| TASK INPUTS |
══════

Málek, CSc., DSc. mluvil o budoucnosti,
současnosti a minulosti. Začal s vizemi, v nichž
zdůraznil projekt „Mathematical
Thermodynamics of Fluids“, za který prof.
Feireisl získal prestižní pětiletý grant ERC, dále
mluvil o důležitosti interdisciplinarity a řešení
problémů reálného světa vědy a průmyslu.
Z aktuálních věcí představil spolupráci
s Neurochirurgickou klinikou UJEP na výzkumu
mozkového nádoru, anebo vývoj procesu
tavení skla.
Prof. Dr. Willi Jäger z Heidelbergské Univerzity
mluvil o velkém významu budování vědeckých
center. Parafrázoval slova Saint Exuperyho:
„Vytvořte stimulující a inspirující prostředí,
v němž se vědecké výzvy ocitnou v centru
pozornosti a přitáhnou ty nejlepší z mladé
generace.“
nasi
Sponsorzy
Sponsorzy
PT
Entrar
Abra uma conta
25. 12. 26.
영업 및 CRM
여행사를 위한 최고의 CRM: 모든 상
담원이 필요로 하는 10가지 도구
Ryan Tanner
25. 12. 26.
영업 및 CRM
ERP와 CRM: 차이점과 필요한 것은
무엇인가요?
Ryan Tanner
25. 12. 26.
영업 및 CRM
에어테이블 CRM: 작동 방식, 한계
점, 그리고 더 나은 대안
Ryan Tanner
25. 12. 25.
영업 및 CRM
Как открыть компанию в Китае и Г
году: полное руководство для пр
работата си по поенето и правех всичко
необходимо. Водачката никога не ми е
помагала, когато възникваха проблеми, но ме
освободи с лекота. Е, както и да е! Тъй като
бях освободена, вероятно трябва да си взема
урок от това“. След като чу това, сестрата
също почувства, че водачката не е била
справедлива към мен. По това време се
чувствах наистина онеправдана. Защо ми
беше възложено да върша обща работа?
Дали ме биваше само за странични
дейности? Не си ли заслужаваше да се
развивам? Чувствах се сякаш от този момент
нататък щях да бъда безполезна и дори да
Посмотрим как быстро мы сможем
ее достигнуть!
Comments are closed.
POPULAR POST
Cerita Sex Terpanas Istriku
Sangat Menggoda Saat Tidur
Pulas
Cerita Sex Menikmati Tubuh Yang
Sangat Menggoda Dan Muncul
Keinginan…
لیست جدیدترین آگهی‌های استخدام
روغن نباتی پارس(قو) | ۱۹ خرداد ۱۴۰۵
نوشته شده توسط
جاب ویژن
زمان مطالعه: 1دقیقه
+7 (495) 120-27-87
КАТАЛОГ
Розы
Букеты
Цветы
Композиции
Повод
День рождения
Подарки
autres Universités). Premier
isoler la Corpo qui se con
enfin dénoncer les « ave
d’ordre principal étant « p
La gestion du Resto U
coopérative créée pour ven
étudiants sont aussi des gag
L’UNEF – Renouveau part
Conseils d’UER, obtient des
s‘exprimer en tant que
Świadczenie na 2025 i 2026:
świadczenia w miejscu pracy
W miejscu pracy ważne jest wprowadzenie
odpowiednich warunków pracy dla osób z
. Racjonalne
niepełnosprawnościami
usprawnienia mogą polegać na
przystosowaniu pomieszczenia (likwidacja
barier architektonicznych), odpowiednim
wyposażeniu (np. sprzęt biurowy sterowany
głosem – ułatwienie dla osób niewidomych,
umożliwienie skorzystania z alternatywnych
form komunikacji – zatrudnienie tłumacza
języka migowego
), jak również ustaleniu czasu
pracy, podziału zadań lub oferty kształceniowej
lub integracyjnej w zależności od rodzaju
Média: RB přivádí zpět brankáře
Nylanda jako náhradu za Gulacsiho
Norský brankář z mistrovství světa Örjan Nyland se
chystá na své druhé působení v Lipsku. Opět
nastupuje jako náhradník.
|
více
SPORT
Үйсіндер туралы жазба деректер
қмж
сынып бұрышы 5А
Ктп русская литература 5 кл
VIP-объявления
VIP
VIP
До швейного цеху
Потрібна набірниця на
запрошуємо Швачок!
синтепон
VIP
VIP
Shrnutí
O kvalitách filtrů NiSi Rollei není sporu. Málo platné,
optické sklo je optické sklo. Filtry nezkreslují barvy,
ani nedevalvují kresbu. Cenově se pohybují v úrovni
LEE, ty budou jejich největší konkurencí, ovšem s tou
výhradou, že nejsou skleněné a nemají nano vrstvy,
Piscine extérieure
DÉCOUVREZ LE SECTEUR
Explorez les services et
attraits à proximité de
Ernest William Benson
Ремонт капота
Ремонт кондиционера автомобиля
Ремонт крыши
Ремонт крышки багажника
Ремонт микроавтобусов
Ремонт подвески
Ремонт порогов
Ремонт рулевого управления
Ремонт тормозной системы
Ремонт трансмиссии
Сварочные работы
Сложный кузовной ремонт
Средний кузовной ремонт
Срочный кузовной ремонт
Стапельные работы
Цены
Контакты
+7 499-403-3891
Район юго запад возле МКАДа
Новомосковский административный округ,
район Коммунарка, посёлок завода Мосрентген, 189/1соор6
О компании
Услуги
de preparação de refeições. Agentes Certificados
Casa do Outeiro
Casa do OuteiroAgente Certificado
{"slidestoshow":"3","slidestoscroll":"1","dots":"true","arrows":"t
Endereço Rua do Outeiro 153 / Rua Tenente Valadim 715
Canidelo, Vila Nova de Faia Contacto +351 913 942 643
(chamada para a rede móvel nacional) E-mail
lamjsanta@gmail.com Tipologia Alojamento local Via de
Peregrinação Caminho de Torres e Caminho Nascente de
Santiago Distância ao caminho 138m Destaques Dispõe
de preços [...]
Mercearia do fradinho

══════

| REQUIRED ACTION |
Extract every row above that contains the word "světa" and copy each one in full.

| RESPONSE AREA |
problémů reálného světa vědy a průmyslu.
Norský brankář z mistrovství světa Örjan Nyland se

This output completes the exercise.